Michael Wilson, a student at Midland University and one of the candidates not at the Tea Party meeting, stands at the opposite end of the spectrum from Smith.

“It’s bad public policy at its finest. And it’s not enforceable and not measurable. So I got involved to hopefully make better decisions in the future and also work to repeal that ordinance,” Wilson said.

History of Ordinance 5165

2008: Council member Bob Warner proposed to draft an ordinance dealing with illegal immigration in Fremont. After three readings, the city council tied in a vote on whether to pass Ordinance 5165. Mayor Edwards broke the tie to veto the ordinance.

2009: Fremont residents collected signatures and petitioned the city council to let residents vote on Ordinance 5165 in a special election.

2010: The city held a special election on the ordinance in June, and Fremont 57.32%  of voters approved the ordinance. In July, the ACLU and MALDEF each sued the city of Fremont challenging the fairness of the ordinance. The housing portion of the ordinance is halted while the suits were in being decided. In September, the city approved a budget to raise $750,000 for their legal defense fund by increasing city property taxes 5.8 cents/$100 in property value.

2012: In March, the employment provision of the ordinance went into effect.

2013: The Eighth Circuit Court of Appeals issued a decision to uphold Ordinance 5165 in the ACLU lawsuit against the city of Fremont.

2014: The city council proposed and held a second referendum on the ordinance asking voters to vote either yes to repeal or no to keep the ordinance: 59.5% voted no, 40.43% voted yes (with a voter turnout of 43.42%). On April 10, the housing provision of the ordinance went into effect.

Somewhere in between Smith and Wilson is Mark Legband, a retired schoolteacher and the fifth candidate in the Ward 1 race. He won’t say how he voted on repealing the ordinance, but he says he stands behind the results of the last vote. 

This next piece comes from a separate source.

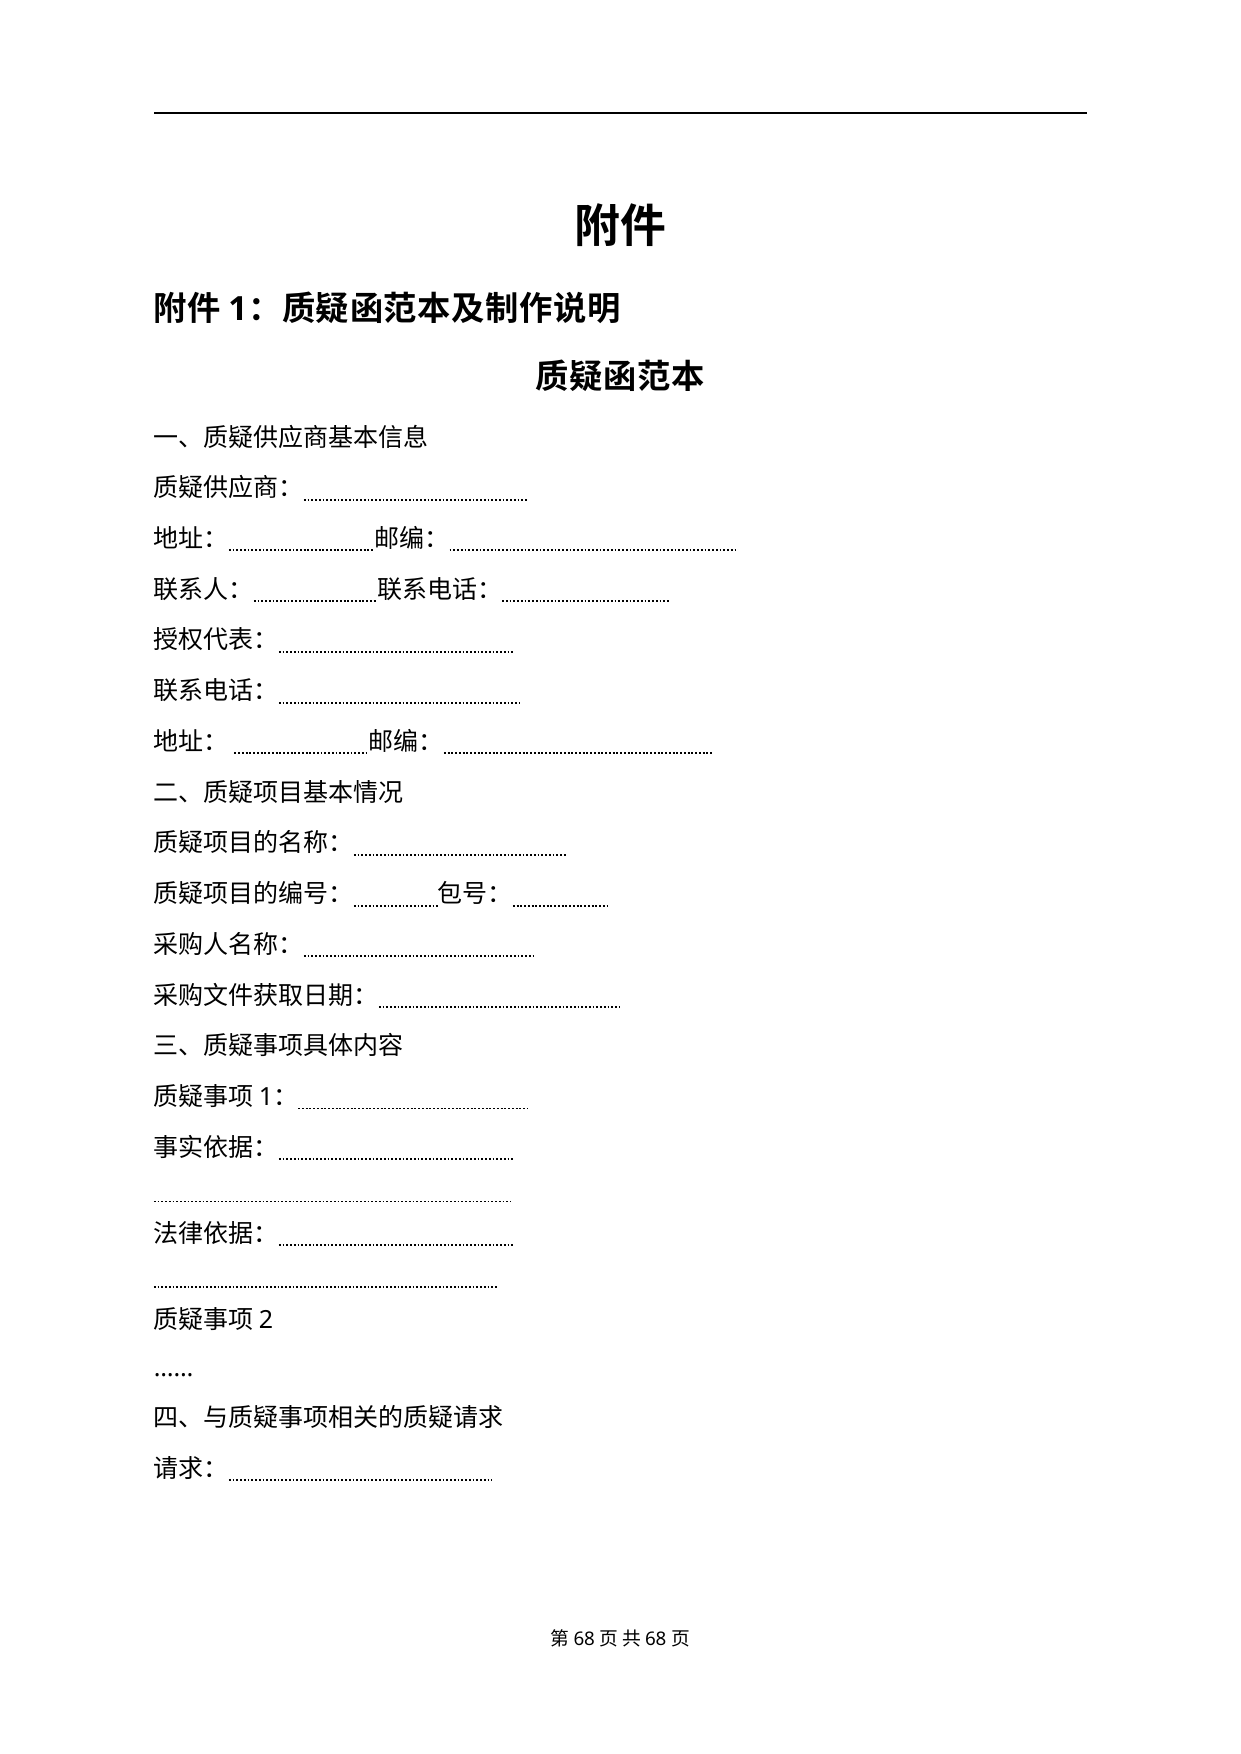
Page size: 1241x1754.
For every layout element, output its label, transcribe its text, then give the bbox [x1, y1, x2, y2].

text 授权代表： [153, 620, 1087, 656]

“It doesn’t matter how I feel or how I felt. To me, it’s a done deal. Let’s move forward and work together to solve the problems and just work together,” Legband said.

Beyond the election

What all the candidates agree on is that the ordinance has divided Fremont. Healing Fremont will likely take time and a lot more than the results of this election. At the Tea Party meeting, the audience makes it clear that they still don't trust their council members.

“The people did have to speak twice and I don’t even know that they’ve been heard twice,” said one audience member responding to Grohs at the Tea Party meeting.

At a different meeting at St Patrick’s Church where ACLU Nebraska gave information about what the ordinance can and can’t do, Mayra Hernandez Garcia has lived in Fremont for two years.

She has a different reason to be suspicious of the city. She’s not sure how the ordinance will affect her friends in town. “I live with people that fear this whole ordinance thing. Well, for their sake, I would move with them. Because they’re not entirely sure who they can talk to. Who they can trust,” Garcia said.

For now, the ordinance is in place and everyone is waiting to see how it will play out, both in the election and in the community.